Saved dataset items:
= Beginning of Section =
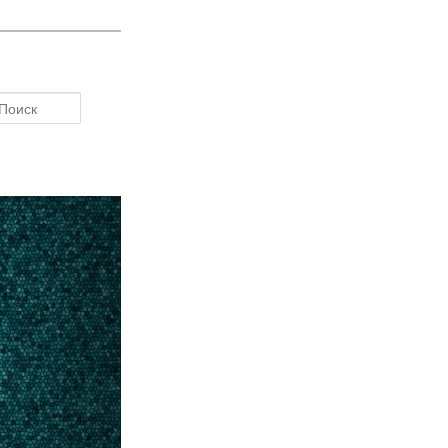
Поиск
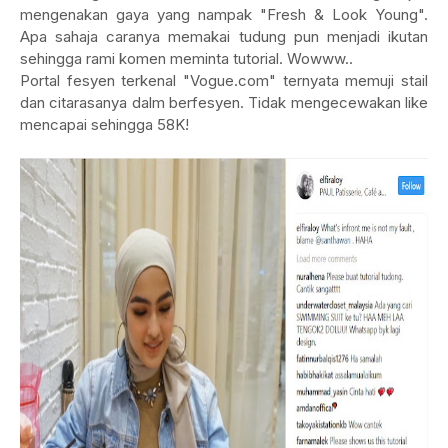
mengenakan gaya yang nampak "Fresh & Look Young".
Apa sahaja caranya memakai tudung pun menjadi ikutan
sehingga rami komen meminta tutorial. Wowww..
Portal fesyen terkenal "Vogue.com" ternyata memuji stail
dan citarasanya dalm berfesyen. Tidak mengecewakan like
mencapai sehingga 58K!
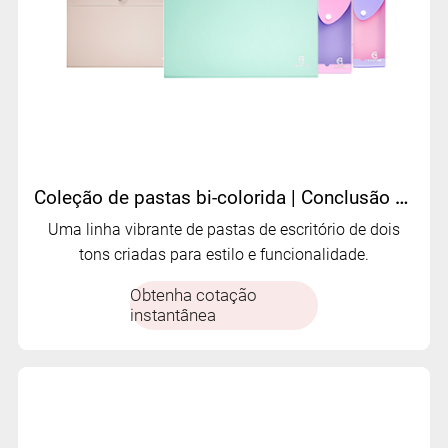
Coleção de pastas bi-colorida | Conclusão de escritório personalizada elegante da Mifia
Uma linha vibrante de pastas de escritório de dois
tons criadas para estilo e funcionalidade.
Obtenha cotação
instantânea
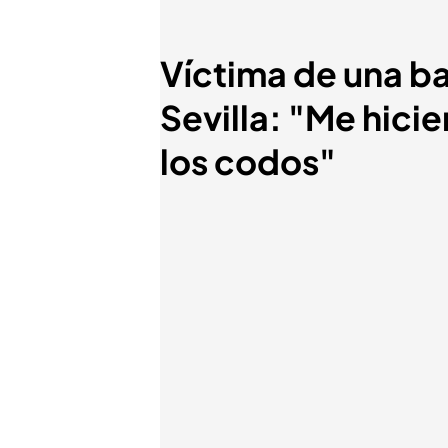
Víctima de una ba
Sevilla: "Me hici
los codos"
= End of Section =
Exercise instructions: Reproduce every line of text from the material above word for word, leaving out the pictures.

Response to the exercise:
Поиск
mengenakan gaya yang nampak "Fresh & Look Young".
Apa sahaja caranya memakai tudung pun menjadi ikutan
sehingga rami komen meminta tutorial. Wowww..
Portal fesyen terkenal "Vogue.com" ternyata memuji stail
dan citarasanya dalm berfesyen. Tidak mengecewakan like
mencapai sehingga 58K!
Coleção de pastas bi-colorida | Conclusão de escritório personalizada elegante da Mifia
Uma linha vibrante de pastas de escritório de dois
tons criadas para estilo e funcionalidade.
Obtenha cotação
instantânea
Víctima de una ba
Sevilla: "Me hici
los codos"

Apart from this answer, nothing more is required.